- 必要な作業: シロアリ対策の文章の「そのことで、これまで「シロア」から「カビも腐朽菌があるので、シロアリと加速度的に木建材を腐らせます。」までを、「シロアリ」を「白蟻」に置き換えて書き直してもらえますか?

- 分析対象の文章:
木造小屋のシロアリ対策は?

キットハウスを4,000棟販売したので得られたお客様からの情報をもとに、ベストではないですがベターな白蟻対策の考え方を紹介します。 設計

小屋を建てる方は山林や農地に建てる方が多く、シロアリの食害を心配する質問をいただきます。

住宅リフォーム会社などのシロアリ対策は玉石混交で、正しい情報や疑わしい情報が入り混じってます。

キットハウスを4,000棟販売して得られたお客様からの情報をもとに、ベストではないですがベターな白蟻対策の考え方を紹介します。

やっぱり怖いシロアリ

これまで「シロアリ対策はこれだ」と言い切っていたことが実は万全ではないということもわかってきました。

近年では研究が進み、シロアリの生態と習性が少しずつわかってきたようです。

そのことで、これまで「シロアリ対策はこれだ」と言い切っていたことが実は万全ではないということもわかってきました。

どんな薬剤も効能は5年以下ですし、通風や乾燥だけでは十分でありません。

カビ発生やシックハウスにも

シロアリの食害を受けた木材は強度が落ち空洞化します。

湿気が入るのでカビの発生も懸念されます。

カビも腐朽菌があるので、シロアリと加速度的に木建材を腐らせます。

アレルギーがある方やお子様には、良い室内環境とは言えません。

解明されていない白蟻の生態

研究が進んでいるものの、シロアリの生態にはまだ多くの謎があります。

蟻道のつくられる位置や目的、巣の位置や駆除後の再発など、わかっていないことが数多くあります。

薬剤で決定的な効果がでないのは、その生態や習性が解明されていないこともあります。

薬剤や樹種での対策はあくまでも補助として考える

シロアリ駆除剤の薬剤効果は、長くても5年でメーカーもそれを超える保証をしていません。

山林内や近くに朽木があり白蟻がいたり条件が悪いとそれ以下になります。

腐りにくい木材樹種もあり、建材に選ぶことは対策として良いですが、完全とは言い切れません。

腐りにくい木材樹種もあり、建材に選ぶことは対策として良いですが、完全とは言い切れません。

- 表示データ:

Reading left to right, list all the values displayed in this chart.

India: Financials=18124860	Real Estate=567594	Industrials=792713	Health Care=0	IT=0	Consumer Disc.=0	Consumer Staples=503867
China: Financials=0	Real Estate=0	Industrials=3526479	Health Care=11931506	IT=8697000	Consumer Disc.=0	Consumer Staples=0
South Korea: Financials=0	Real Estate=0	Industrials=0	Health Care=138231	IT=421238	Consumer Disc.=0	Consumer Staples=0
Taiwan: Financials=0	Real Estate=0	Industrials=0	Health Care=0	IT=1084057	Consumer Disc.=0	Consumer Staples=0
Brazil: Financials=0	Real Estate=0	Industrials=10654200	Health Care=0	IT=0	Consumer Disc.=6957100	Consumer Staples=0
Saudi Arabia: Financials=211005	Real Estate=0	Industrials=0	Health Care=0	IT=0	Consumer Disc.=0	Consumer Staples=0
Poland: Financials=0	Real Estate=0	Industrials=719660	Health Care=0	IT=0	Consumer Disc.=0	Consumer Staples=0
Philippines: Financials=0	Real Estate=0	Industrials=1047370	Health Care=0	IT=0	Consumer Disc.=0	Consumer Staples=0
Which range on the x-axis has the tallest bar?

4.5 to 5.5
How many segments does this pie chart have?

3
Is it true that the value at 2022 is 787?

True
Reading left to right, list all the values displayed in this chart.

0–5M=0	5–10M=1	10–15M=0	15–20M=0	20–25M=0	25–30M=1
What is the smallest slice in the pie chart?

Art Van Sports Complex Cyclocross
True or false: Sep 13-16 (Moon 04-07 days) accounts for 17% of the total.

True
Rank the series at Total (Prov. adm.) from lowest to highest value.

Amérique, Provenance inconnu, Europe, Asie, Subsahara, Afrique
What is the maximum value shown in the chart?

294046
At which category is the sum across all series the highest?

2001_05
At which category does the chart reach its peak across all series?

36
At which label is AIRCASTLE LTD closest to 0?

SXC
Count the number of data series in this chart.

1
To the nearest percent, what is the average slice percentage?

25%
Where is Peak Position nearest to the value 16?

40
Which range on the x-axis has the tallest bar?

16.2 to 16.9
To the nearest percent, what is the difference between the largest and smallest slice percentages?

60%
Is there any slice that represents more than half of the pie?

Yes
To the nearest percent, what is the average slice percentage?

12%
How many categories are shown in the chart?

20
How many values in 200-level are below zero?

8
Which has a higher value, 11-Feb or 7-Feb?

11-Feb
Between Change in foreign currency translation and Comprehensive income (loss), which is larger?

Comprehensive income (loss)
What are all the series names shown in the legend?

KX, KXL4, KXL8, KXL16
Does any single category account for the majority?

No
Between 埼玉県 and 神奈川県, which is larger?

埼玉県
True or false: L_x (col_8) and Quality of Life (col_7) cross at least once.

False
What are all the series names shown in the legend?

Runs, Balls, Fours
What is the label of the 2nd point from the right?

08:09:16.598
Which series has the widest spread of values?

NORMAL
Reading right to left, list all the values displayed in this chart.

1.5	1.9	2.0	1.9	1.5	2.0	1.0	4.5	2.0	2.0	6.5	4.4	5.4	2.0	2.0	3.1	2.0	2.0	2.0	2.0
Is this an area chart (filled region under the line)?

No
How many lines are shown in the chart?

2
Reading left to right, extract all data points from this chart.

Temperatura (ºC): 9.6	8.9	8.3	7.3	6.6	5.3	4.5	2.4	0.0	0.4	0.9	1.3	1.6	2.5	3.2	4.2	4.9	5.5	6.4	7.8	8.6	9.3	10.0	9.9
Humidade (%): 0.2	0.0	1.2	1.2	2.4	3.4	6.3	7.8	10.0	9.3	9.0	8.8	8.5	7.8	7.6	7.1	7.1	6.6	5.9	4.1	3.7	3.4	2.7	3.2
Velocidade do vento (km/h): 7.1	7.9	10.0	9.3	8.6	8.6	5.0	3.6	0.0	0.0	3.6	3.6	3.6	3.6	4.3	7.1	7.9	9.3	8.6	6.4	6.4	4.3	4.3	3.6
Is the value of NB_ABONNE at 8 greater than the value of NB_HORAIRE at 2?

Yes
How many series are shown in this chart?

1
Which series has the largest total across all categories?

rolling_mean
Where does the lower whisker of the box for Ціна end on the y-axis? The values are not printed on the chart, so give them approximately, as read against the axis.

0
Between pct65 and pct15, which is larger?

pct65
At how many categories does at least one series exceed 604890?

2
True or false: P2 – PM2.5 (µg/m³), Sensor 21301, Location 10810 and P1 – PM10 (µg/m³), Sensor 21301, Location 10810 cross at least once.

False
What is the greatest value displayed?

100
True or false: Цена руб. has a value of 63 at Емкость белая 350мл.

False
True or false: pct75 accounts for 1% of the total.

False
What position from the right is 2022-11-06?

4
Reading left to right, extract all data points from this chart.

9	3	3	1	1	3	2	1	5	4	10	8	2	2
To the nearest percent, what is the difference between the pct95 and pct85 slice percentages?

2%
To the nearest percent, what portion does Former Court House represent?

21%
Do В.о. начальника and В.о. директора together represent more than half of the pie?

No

- 作業の結果:
そのことで、これまで「白蟻対策はこれだ」と言い切っていたことが実は万全ではないということもわかってきました。

どんな薬剤も効能は5年以下ですし、通風や乾燥だけでは十分でありません。

カビ発生やシックハウスにも

白蟻の食害を受けた木材は強度が落ち空洞化します。

湿気が入るのでカビの発生も懸念されます。

カビも腐朽菌があるので、白蟻と加速度的に木建材を腐らせます。